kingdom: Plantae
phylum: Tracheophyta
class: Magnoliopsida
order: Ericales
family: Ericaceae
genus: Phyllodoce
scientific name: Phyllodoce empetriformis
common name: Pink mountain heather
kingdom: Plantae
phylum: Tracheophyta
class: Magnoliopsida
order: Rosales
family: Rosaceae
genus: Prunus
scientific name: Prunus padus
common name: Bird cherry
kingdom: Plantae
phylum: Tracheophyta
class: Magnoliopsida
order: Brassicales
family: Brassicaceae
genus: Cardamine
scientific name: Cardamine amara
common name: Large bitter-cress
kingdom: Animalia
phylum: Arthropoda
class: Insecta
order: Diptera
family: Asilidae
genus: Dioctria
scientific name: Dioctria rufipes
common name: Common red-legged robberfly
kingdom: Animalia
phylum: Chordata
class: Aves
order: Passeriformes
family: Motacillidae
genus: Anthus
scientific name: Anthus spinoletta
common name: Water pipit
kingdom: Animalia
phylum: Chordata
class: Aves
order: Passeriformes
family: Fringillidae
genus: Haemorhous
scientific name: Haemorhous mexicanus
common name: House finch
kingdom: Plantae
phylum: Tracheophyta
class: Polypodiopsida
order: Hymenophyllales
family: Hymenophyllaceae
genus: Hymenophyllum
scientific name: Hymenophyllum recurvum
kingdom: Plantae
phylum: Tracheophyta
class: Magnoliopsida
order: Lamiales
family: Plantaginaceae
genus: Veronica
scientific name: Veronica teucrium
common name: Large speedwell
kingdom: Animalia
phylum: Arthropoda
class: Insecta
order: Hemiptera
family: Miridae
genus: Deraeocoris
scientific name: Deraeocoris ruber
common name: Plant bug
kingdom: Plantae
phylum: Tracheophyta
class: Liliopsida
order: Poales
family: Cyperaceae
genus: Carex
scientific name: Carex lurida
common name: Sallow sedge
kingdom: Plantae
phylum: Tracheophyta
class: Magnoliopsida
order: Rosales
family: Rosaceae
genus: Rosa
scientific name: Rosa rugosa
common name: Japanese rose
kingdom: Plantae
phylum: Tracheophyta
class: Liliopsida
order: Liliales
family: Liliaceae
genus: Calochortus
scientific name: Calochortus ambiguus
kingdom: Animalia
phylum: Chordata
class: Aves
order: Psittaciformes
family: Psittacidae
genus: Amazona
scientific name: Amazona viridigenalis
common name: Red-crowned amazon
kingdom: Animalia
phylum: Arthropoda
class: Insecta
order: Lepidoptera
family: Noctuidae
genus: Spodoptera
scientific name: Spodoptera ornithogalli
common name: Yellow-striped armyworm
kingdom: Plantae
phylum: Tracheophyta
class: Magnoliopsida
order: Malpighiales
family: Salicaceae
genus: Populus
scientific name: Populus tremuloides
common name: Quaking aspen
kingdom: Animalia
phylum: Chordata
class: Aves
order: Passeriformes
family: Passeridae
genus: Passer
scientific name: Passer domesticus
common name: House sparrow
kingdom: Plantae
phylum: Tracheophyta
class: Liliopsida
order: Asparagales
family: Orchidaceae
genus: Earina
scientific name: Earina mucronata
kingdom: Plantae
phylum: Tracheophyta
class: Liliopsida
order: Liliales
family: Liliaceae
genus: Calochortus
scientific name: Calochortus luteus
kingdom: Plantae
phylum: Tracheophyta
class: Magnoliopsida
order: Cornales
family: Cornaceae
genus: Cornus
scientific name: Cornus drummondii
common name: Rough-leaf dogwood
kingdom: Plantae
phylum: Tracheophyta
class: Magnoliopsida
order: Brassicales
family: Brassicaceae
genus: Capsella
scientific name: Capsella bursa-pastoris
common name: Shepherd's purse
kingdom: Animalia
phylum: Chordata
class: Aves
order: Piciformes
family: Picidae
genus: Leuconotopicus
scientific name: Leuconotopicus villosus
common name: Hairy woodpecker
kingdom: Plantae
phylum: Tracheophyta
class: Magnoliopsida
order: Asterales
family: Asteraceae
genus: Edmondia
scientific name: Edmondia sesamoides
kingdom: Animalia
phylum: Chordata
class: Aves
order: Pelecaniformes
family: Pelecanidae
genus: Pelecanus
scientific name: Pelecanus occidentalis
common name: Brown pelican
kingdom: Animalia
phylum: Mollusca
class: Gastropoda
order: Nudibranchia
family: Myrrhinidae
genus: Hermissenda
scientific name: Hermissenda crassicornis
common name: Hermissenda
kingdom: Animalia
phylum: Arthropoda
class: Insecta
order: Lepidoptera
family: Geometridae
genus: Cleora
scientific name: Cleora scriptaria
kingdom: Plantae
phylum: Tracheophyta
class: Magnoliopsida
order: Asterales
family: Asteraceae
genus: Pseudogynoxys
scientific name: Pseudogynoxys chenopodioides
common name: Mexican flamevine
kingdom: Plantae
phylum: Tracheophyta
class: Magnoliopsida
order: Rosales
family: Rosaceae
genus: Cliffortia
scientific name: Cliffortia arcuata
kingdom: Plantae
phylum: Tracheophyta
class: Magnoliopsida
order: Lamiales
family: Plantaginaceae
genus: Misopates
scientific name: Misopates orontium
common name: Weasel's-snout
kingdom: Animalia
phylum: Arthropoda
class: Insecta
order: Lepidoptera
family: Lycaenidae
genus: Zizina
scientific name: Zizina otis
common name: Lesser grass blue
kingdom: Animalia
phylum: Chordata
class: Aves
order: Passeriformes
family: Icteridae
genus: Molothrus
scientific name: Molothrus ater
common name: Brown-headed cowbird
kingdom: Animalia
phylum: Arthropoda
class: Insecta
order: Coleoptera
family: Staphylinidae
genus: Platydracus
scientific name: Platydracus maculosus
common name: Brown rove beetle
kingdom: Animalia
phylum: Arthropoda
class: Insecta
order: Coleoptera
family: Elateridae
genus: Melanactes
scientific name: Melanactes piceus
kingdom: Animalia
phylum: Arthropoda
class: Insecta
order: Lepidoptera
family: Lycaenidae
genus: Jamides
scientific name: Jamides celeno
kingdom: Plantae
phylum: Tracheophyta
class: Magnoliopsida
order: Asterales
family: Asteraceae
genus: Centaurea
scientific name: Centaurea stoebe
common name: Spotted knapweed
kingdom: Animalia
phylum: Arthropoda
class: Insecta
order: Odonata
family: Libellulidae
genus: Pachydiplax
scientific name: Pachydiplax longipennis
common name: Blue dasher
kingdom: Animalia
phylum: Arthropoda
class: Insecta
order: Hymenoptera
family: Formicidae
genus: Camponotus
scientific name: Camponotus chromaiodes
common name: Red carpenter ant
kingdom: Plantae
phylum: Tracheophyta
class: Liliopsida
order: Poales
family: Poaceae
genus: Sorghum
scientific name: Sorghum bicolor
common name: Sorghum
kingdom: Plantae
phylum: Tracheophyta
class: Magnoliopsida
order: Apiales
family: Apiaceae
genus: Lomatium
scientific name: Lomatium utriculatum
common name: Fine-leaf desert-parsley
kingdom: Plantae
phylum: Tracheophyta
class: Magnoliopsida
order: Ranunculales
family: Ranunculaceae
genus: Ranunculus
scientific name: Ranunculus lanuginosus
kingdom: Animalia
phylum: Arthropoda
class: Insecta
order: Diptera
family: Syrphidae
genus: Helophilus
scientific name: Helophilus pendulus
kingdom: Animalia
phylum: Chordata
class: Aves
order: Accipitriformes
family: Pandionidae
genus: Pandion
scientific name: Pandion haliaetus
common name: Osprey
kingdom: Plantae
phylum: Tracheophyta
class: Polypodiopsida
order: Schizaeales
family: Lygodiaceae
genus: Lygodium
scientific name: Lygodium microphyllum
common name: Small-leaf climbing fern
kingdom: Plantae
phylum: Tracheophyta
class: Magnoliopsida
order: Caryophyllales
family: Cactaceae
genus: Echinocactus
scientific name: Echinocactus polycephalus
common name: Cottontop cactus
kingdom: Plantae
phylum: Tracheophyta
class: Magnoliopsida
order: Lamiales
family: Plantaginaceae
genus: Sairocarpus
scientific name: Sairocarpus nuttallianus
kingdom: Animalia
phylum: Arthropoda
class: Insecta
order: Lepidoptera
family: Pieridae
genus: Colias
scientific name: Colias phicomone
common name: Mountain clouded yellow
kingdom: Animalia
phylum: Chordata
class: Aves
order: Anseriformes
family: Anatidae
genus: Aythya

▶ **SET PROBLEM**
Swap "phylum" for "division" in the records from the line with "common name: Sallow sedge" to the line with "family: Psittacidae", and give those lines again with nothing else changed.

▶ **ANSWER TO THIS TASK**
common name: Sallow sedge
kingdom: Plantae
division: Tracheophyta
class: Magnoliopsida
order: Rosales
family: Rosaceae
genus: Rosa
scientific name: Rosa rugosa
common name: Japanese rose
kingdom: Plantae
division: Tracheophyta
class: Liliopsida
order: Liliales
family: Liliaceae
genus: Calochortus
scientific name: Calochortus ambiguus
kingdom: Animalia
division: Chordata
class: Aves
order: Psittaciformes
family: Psittacidae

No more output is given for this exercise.